**The task**
Retype, character for character, the line containing "Abgaben wurden geregelt." along with each line after it through the end of the data, and only those.

**Source records**
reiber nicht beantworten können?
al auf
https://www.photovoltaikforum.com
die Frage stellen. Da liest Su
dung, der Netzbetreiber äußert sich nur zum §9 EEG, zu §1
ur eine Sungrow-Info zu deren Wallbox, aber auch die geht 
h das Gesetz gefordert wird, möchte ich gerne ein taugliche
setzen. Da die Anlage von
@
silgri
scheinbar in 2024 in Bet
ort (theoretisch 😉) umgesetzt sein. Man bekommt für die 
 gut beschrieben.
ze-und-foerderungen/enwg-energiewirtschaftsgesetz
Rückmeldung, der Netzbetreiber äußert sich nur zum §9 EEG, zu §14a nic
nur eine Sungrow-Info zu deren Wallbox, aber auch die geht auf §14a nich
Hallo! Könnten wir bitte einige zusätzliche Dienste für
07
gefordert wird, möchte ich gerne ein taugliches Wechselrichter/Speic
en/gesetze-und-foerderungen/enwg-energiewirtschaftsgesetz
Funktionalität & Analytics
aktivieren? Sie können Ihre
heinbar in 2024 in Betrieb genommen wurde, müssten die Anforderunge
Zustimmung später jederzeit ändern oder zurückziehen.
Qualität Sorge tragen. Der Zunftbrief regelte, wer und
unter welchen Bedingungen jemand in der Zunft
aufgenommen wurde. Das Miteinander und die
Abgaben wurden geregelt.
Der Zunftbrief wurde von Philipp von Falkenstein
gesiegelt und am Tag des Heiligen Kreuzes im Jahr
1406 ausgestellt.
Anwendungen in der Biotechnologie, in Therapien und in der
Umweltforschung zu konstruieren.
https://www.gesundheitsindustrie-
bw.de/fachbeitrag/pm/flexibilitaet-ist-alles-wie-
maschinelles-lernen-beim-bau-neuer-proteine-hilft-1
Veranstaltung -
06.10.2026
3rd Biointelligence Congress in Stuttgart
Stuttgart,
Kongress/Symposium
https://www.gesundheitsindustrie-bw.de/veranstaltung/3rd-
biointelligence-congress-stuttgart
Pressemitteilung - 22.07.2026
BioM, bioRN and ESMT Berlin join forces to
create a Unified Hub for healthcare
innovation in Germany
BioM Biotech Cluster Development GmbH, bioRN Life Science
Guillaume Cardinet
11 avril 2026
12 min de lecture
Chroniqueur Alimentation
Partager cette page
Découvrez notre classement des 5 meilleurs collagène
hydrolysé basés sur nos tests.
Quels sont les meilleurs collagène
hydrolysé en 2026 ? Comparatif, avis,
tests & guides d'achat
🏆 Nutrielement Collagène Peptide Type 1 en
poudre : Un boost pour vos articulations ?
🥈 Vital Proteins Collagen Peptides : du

**Response below**
Abgaben wurden geregelt.
Der Zunftbrief wurde von Philipp von Falkenstein
gesiegelt und am Tag des Heiligen Kreuzes im Jahr
1406 ausgestellt.
Anwendungen in der Biotechnologie, in Therapien und in der
Umweltforschung zu konstruieren.
https://www.gesundheitsindustrie-
bw.de/fachbeitrag/pm/flexibilitaet-ist-alles-wie-
maschinelles-lernen-beim-bau-neuer-proteine-hilft-1
Veranstaltung -
06.10.2026
3rd Biointelligence Congress in Stuttgart
Stuttgart,
Kongress/Symposium
https://www.gesundheitsindustrie-bw.de/veranstaltung/3rd-
biointelligence-congress-stuttgart
Pressemitteilung - 22.07.2026
BioM, bioRN and ESMT Berlin join forces to
create a Unified Hub for healthcare
innovation in Germany
BioM Biotech Cluster Development GmbH, bioRN Life Science
Guillaume Cardinet
11 avril 2026
12 min de lecture
Chroniqueur Alimentation
Partager cette page
Découvrez notre classement des 5 meilleurs collagène
hydrolysé basés sur nos tests.
Quels sont les meilleurs collagène
hydrolysé en 2026 ? Comparatif, avis,
tests & guides d'achat
🏆 Nutrielement Collagène Peptide Type 1 en
poudre : Un boost pour vos articulations ?
🥈 Vital Proteins Collagen Peptides : du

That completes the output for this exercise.